*** Opening of DOCUMENT SEGMENT ***
Back to the original purpose of this post. I am going to write a quick step-by-step of our window project to organize my thoughts. Note to people tackling this project. This is not always the most logical order, so you know, rearrange as necessary. And of course, if you want real advice, read Working Windows by Terry Meany.


1. Remove bottom sash.
a) break paint seal all around with razor blade and putty knife. Remove caulk (who caulks a window shut?!) I found grabbing at a chunk of it with a needle-nose pliers is a pretty quick way to get it out in one piece.
b) remove stops gently with a five-in-one painter's tool. I usually put a cloth or piece of
leather under it to protect the wood.
c) gently wiggle the sash back and forth until it comes out.
2. Remove old glazing on outside of sash.
3. Become impatient, try to remove glass too early, break glass.
4. Spend more time removing glazing. (This is actually really important. The whole track needs to be very clean before trying to get the glass out. We've found that heat reflective tape and our trusty borrowed heat gun make things much easier.)
5. Begin stripping paint off with heat gun in garage/basement. Be careful of lead paint! (See your state guidelines for proper removal). Our heat gun has variable heat control. We use it at a relatively low heat, not hot enough to vaporize the lead. We clean up with water and mop afterwards.
6. While spouse is taking FOREVER to strip the windows, get bored and remove all the bottom sashes.
7. Realize it was stupid to have three windows in progress at once. Hit yourself on the head while saying. "Stupid, stupid" repeatedly.
8. Spend at least a week asking your wife, "Should we paint the inside? Should we varnish it? What color should we paint it?" (add your own variations for variety.)
9. Treat wood. We're using boiled linseed oil, but I've read other wood conditioners are also recommended and maybe even better.
10. Remove top sash. Again, same idea as the bottom sash, but instead of the stop, you remove the parting bead. And break it. Is there no way to remove it without breaking it? We found it easiest to take off the storm and work from both the outside and the inside.
11. Gaze adoringly at the hole in your house that used to be a window.
12. Buy screens at salvage place. Begin stripping those to add more to the to-do list.
13. Walk to store to buy primer, realize it's too heavy to carry home, buy screen material instead.
14. Sand and prime screens because you have the week off and you're bored. (Okay, so I haven't done that yet because it's rainy and icky and I have to wear my respirator and I don't like to wear my respirator. It bruises me nose.

Okay see, here's where I have to stop. What do we do next? Prime first and then install the glass? Do we prime the track where the glazing goes? Or leave it bare wood? Anyway, T.B.C.
*** Close of DOCUMENT SEGMENT ***
▶ **ASSIGNMENT A**:
Repeat the listing from its first line through the line containing "با شیوع كرو", with both of those lines included.
The window restoration post and the listing after it are unrelated material.
*** Opening of GIVEN DATA ***
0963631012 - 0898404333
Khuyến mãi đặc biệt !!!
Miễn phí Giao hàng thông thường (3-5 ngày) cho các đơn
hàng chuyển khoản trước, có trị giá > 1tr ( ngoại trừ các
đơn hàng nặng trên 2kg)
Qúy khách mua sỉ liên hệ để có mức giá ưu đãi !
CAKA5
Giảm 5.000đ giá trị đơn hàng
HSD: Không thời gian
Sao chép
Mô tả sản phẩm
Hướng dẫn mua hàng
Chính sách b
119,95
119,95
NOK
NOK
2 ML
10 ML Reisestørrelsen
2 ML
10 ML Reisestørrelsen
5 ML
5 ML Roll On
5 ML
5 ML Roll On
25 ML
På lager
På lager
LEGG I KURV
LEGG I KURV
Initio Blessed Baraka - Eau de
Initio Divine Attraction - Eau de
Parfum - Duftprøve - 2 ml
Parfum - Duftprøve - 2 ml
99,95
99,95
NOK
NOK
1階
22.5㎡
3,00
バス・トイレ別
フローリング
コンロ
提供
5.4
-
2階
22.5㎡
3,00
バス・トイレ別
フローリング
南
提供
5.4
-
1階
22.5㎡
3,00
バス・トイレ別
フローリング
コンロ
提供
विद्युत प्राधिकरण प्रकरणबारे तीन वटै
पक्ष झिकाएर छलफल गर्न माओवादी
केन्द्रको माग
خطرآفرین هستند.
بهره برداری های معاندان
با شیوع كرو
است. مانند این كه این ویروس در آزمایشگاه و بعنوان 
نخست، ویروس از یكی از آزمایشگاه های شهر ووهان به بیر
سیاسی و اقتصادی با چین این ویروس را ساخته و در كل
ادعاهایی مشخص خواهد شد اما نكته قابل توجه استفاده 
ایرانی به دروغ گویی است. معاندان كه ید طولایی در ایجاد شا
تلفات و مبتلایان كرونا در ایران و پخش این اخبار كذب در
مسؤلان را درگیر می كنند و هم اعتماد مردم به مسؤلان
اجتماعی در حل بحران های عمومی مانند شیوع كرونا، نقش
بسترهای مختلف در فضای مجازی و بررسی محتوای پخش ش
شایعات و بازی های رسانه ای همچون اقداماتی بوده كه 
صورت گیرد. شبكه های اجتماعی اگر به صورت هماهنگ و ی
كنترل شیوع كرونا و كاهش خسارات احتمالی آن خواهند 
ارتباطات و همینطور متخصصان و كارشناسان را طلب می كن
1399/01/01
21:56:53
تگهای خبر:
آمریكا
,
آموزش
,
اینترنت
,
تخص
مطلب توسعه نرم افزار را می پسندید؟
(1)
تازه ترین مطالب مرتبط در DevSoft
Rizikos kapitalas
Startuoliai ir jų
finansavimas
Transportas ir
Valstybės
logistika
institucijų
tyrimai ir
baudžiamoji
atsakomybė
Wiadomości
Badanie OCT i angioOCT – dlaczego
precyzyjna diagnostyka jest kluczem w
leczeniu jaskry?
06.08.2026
*** Close of GIVEN DATA ***
▶ **ASSIGNMENT B**:
Carry on the window restoration post from where it stops.

▶ **EXPECTED OUTPUT A**:
0963631012 - 0898404333
Khuyến mãi đặc biệt !!!
Miễn phí Giao hàng thông thường (3-5 ngày) cho các đơn
hàng chuyển khoản trước, có trị giá > 1tr ( ngoại trừ các
đơn hàng nặng trên 2kg)
Qúy khách mua sỉ liên hệ để có mức giá ưu đãi !
CAKA5
Giảm 5.000đ giá trị đơn hàng
HSD: Không thời gian
Sao chép
Mô tả sản phẩm
Hướng dẫn mua hàng
Chính sách b
119,95
119,95
NOK
NOK
2 ML
10 ML Reisestørrelsen
2 ML
10 ML Reisestørrelsen
5 ML
5 ML Roll On
5 ML
5 ML Roll On
25 ML
På lager
På lager
LEGG I KURV
LEGG I KURV
Initio Blessed Baraka - Eau de
Initio Divine Attraction - Eau de
Parfum - Duftprøve - 2 ml
Parfum - Duftprøve - 2 ml
99,95
99,95
NOK
NOK
1階
22.5㎡
3,00
バス・トイレ別
フローリング
コンロ
提供
5.4
-
2階
22.5㎡
3,00
バス・トイレ別
フローリング
南
提供
5.4
-
1階
22.5㎡
3,00
バス・トイレ別
フローリング
コンロ
提供
विद्युत प्राधिकरण प्रकरणबारे तीन वटै
पक्ष झिकाएर छलफल गर्न माओवादी
केन्द्रको माग
خطرآفرین هستند.
بهره برداری های معاندان
با شیوع كرو

▶ **EXPECTED OUTPUT B**:
Sunday, June 8, 2008

Windows the Second

Yesterday, we took out our first top sash. It was a little harder than the bottom because the parting beads (the long skinny board that keeps the top sash in place) are really hard to get out. I broke them both, but they are pretty easy to replace from what we've heard. The living room window, the one we're working on, is the only one I have seen so far with any rot issue. It's not too bad, both sashes have very minimal damage. It really just got the parting bead. We're planning on painting the sashes white, inside and out. The rest of the interior woodwork, though painted now, will eventually be stripped to natural wood. We went with paint because of durability issues and because the windows, though painstakingly stripped by Kevin, didn't look that great once he was through because of the rot and just general water exposure. Kevin is going to post about this once I talk him into it. The exterior trim will be painted white next summer when we paint the house, so that's why we went white all around. I think it will look really sharp.

In other window news, we got our first pane of glass out without breaking it! Kevin used the heat gun and put heat reflective tape on the glass to get the glazing putty out. I have a week off (with a little work to do from home) so I plan to strip the paint on the window frame, strip the screens, and paint them "Rainstorm" blue.

The house did not come with screens, which shouldn't have surprised us, since the windows were caulked shut. We found some replacements at Bauer Bros. Salvage last weekend. This place, located a dangerously close three or four miles from our house, is huge. There is an entire floor of windows. That picture is all storms and screens! Do you even see the end of it? We eventually found exactly what we needed for a great price. By the way, when I said we had giant windows, I wasn't kidding. We only found two that would work. They are literally as tall as me (5'1"). Which made it a lot easier for me than for Kevin to look at a window and see right away if it would work or not. It became a game, Kevin getting his hopes dashed every time I would stand next to one. That tall white one on the right might be one of ours. See how big it is compared to the others?

In other non-window related news, we found out the two giant concrete slabs in our backyard do not cover up anything scary. Our neighbor's parents used to own his house, so he has lived there his entire life. He was also good friends with our PO's son. He is a great asset to our curiosity. I mentioned something about the bricks we used to make a border around the vegetable garden, and he said the bricks and concrete slabs were from some street work they did a long time ago. The bricks were the original street, and the concrete was sidewalk. When the city began tearing up the road, all the residents grabbed what they could. All of the houses on the block have some of these bricks in their landscaping. It's kind of a cool connection to the neighborhood. And also good to know there is not a body buried in our backyard.

Tuesday, June 3, 2008

Warning: I am about to complain.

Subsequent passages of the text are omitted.